I didn't catch it immediately. The candidate got a null score and the hiring manager saw a blank evaluation.

The fix:

async function detectLanguage(text: string): Promise<string> {
  // Using a lightweight library — don't want LLM overhead for this
  const { franc } = await import("franc");
  return franc(text); // returns ISO 639-3 code, e.g. 'hin', 'eng'
}

async function normalizeTranscript(
  messages: Message[]
): Promise<Message[]> {
  const normalized: Message[] = [];

  for (const message of messages) {
    if (message.role !== "user") {
      normalized.push(message);
      continue;
    }

    const lang = await detectLanguage(message.content);

    if (lang !== "eng") {
      // Translate to English before scoring
      const translated = await translateToEnglish(message.content);
      normalized.push({
        ...message,
        content: translated,
        originalContent: message.content,
        detectedLanguage: lang,
      });
    } else {
      normalized.push(message);
    }
  }

  return normalized;
}

I also added a flag on the transcript record so the hiring manager can see when the original conversation was in another language.
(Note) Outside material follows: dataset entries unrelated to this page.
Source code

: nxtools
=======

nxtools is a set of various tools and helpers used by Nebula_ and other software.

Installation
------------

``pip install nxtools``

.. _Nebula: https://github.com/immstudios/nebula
await db.assessmentTranscript.create({
  data: {
    candidateId: session.candidateId,
    roleId: session.roleId,
    messages: normalizedMessages,
    containsNonEnglish: normalizedMessages.some((m) => m.detectedLanguage),
    completedAt: new Date(),
  },
});

What I'd Do Differently

Explicit session state machine. Right now the agent decides when the assessment is “done” based on the system prompt. That's fragile. I'd model it as an explicit state machine: intro → topic_1 → topic_2 → ... → closing → complete. Each state has its own prompt segment. The LLM focuses on the current state only.

Structured output from the start. I'm parsing unstructured text in the scoring stage. It works but it's brittle. Newer models handle structured output well — I'd push the extraction into the assessment turn itself so the agent outputs both the conversational response and a JSON side-channel.

Unhappy path testing. The Hindi case exposed a gap. I now have a small suite of “chaos candidates” — bots that switch languages, give one-word answers, try to game the system by listing every technology they can think of. Running these against any prompt change before shipping.


Stack

  • RuntimeTypeScript, Node.js, Encore (Go for infrastructure layer)
  • LLMAnthropic Claude and OpenAI via their SDKs directly — no LangChain
  • Session memoryRedis (Upstash)
  • PersistencePostgreSQL (via Prisma)
  • InfrastructureAWS, deployed on Encore's cloud

The system is live at app.screenr.co. The biggest lesson wasn't about prompting or memory architecture — it was that the edge cases in conversational systems are almost never the ones you plan for. Build the happy path, then immediately try to break it.